## Begin Records supplied
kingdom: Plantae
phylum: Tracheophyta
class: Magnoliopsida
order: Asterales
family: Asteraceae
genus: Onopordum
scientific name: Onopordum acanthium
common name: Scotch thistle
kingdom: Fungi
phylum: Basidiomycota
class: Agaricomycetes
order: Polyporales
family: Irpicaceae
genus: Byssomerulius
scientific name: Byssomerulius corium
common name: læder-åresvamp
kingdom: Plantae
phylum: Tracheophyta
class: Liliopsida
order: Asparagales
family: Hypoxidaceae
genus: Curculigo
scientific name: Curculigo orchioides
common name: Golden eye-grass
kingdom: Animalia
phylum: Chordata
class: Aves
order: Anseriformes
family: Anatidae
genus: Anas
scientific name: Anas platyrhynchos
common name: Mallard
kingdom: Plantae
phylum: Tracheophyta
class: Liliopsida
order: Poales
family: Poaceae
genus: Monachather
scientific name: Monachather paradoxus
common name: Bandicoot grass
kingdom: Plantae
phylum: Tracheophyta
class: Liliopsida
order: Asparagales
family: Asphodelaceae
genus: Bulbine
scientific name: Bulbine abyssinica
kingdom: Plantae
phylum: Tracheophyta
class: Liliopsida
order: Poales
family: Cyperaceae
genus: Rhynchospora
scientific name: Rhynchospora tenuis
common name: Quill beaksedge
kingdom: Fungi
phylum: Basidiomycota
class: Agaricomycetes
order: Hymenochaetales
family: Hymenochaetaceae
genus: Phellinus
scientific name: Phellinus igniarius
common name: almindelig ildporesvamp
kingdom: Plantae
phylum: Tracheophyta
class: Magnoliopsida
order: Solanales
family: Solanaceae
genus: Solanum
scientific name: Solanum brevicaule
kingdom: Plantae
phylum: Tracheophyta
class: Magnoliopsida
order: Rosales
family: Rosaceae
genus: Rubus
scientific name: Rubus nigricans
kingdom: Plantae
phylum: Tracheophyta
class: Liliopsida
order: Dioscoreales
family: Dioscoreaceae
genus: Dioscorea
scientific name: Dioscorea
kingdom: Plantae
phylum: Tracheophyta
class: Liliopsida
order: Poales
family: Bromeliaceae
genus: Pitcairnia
## End Records supplied
▶ Task details
Recast the records as a Markdown table with the columns "No." and "Line". Start from the first line and go on through the line that contains "family: Cyperaceae", including that line, and leave out any blank lines.

▶ Exercise solution
| No. | Line |
|---|---|
| 1 | kingdom: Plantae |
| 2 | phylum: Tracheophyta |
| 3 | class: Magnoliopsida |
| 4 | order: Asterales |
| 5 | family: Asteraceae |
| 6 | genus: Onopordum |
| 7 | scientific name: Onopordum acanthium |
| 8 | common name: Scotch thistle |
| 9 | kingdom: Fungi |
| 10 | phylum: Basidiomycota |
| 11 | class: Agaricomycetes |
| 12 | order: Polyporales |
| 13 | family: Irpicaceae |
| 14 | genus: Byssomerulius |
| 15 | scientific name: Byssomerulius corium |
| 16 | common name: læder-åresvamp |
| 17 | kingdom: Plantae |
| 18 | phylum: Tracheophyta |
| 19 | class: Liliopsida |
| 20 | order: Asparagales |
| 21 | family: Hypoxidaceae |
| 22 | genus: Curculigo |
| 23 | scientific name: Curculigo orchioides |
| 24 | common name: Golden eye-grass |
| 25 | kingdom: Animalia |
| 26 | phylum: Chordata |
| 27 | class: Aves |
| 28 | order: Anseriformes |
| 29 | family: Anatidae |
| 30 | genus: Anas |
| 31 | scientific name: Anas platyrhynchos |
| 32 | common name: Mallard |
| 33 | kingdom: Plantae |
| 34 | phylum: Tracheophyta |
| 35 | class: Liliopsida |
| 36 | order: Poales |
| 37 | family: Poaceae |
| 38 | genus: Monachather |
| 39 | scientific name: Monachather paradoxus |
| 40 | common name: Bandicoot grass |
| 41 | kingdom: Plantae |
| 42 | phylum: Tracheophyta |
| 43 | class: Liliopsida |
| 44 | order: Asparagales |
| 45 | family: Asphodelaceae |
| 46 | genus: Bulbine |
| 47 | scientific name: Bulbine abyssinica |
| 48 | kingdom: Plantae |
| 49 | phylum: Tracheophyta |
| 50 | class: Liliopsida |
| 51 | order: Poales |
| 52 | family: Cyperaceae |